Lorena and the Long Arm of the ’90s
Photo: Amazon Prime Video
For men, it dominates the shape of the case. John Wayne Bobbitt’s penis—severed with a kitchen knife and tossed in a field near Manassas, Va., on the night of June 23, 1993—becomes “the urgent matter at hand,” the embodiment of “this man’s dignity,” to be salvaged or sacrificed. It becomes “the appendage,” from which squeamish sergeants and squirming officers keep their distance, as if it might catch. It becomes the object of men’s worst fear, a fate worse than death. And then there is Lorena, the severer herself—Ecuadoran immigrant, battered wife, cause célèbre—covering her mouth to stifle a shocked chuckle at the mental image of a volunteer firefighter picking the penis from the grass and brushing it off before transporting it to the hospital in a hot dog box. In Lorena, Joshua Rofé’s involving new docuseries, there’s no more dancing around the scandal’s tragicomic implications: Twenty-five years after Lorena Bobbitt’s trial began, the time for euphemism is over.
“The p-word,” to quote John Wayne Bobbitt’s urologist (of all people), is a microcosm of the case, itself a microcosm of its cultural moment. The discomfort journalists, police officers, attorneys, and, yes, doctors evince in the series, faced with the very word “penis,” anatomizes the political atmosphere in which the Bobbitts grabbed hold of the American imagination—and, indeed, our own. By the midpoint of the first episode, Lorena laces together patriarchal mores, the media circus, and the limits of the law into a damning portrait of a nation so ill-equipped to deal with the substance of the case that it turned instead to the adolescent humor of Saturday Night Live, David Letterman, and Robin Williams. In an archival clip from Jenny Jones, John Wayne’s brother, Todd Biro, claims that he’d have killed Lorena if he’d had the chance, and the camera captures a man in the audience, applauding vigorously, as the woman seated directly in front of him stares into the distance, bemused. Cut to: Surgeon General C. Everett Koop calling violence against women “an overwhelming moral, economic, and public health burden.” Cut to: Anita Hill testifying against Supreme Court nominee Clarence Thomas.
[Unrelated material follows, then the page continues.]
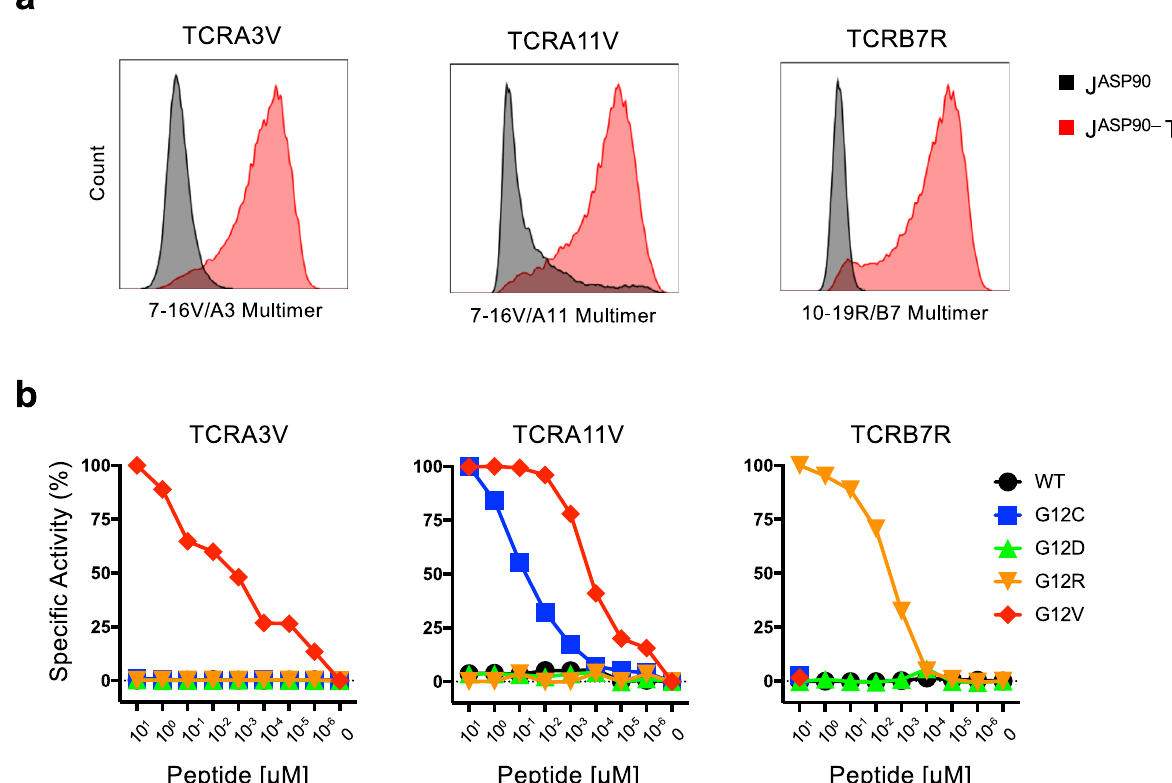
Fig. 3 Validation and functional characterization of mKRAS-speci fi c TCRs. a FACS histogram plots demonstrating p-HLA multimer staining following lentiviral engineering of J ASP90 reporter cells with TCRA3V, TCRA11V, and TCRB7R constructs (red) vs TCR αβ null controls (black). b J ASP90 reporter assay to evaluate antigen recognition. J ASP90 reporter cells expressing TCRA3V, TCRA11V, or TCRB7R were cocultured with HLA-matched monoallelic K562 cell lines pulsed with titrated concentrations of WT KRAS or mKRAS peptides. TCR signaling is indicated by eGFP expression upon NFAT activation. TCR avidity was determined as the mean peptide concentration required to achieve 50% NFAT activation of TCR-engineered J ASP90 reporter cells. Speci fi c Activity (%) = (%GFP Test – %GFP Min ) / (%GFP Max – %GFP Min ) x 100. Representative experiments of three independent evaluations are shown. Source data are provided as a Source Data fi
Cut to: the acquittal of political scion William Kennedy Smith in a highly publicized Palm Beach rape case, and, around the same time, the explosion of the Tailhook scandal, in which more than 100 Navy and Marine Corps officers were accused of committing sexual assaults during a four-day conference in Las Vegas. Down to multiple on-camera interviews, with the Bobbitts’ neighbors and others, in which the subjects describe their personal encounters with domestic violence, Lorena picks at the scab of “sensational” stories and finds a raw and bloody scourge.
In this, Lorena exemplifies one of the signal features of the present moment, which is its thoroughgoing reconsideration of the 1990s. On podcasts (Slow Burn), in movies (I, Tonya), and especially on television—American Crime Story: The People v. O.J. Simpson and The Assassination of Gianni Versace; made-for-TV movie Confirmation; 30 for 30 documentary The Price of Gold; and docuseries The Clinton Affair and O.J.: Made in America, the last cited as a model by Lorena EP Jordan Peele—the years Generation X author Douglas Coupland once described as “The Good Decade” emerge instead as an abortive reckoning with the problems of race, class, gender and sexuality in American life, dredging up generations’ worth of injustice only to deem the topic radioactive. In a sense, our exhumation of these and other tabloid scandals is the obverse of the recent nostalgia boom, which has given us remakes and reboots of Disney classics and broadcast sitcoms: Though our pop culture features its fair share of cheap ‘90s knockoffs, Lorena and its ilk transform that decade’s pulp into rich social histories.
The point isn’t that we’ve “solved” the problems of the 1990s. It’s that the problems of the present are inextricable from those of the 1990s, left to fester for a quarter century more or less unaddressed. No “national conversation” reduced racist policing after the Rodney King trial, so Scott Alexander and Larry Karaszewski’s 2016 dramatization of the Simpson case can be read in the context of to Black Lives Matter. No “emergency declaration” raised wages and stabilized housing and health care costs for working families after the introduction of NAFTA, so Tonya Harding’s rivalry with Nancy Kerrigan still seems a clash of upwardly mobile dreams and bitter reality. No amount of poise saved Anita Hill from being tarred and feathered by the Senate Judiciary Committee, and even her rightful treatment as a heroine of the women’s rights movement in Confirmation failed to prevent the same from happening to Christine Blasey Ford.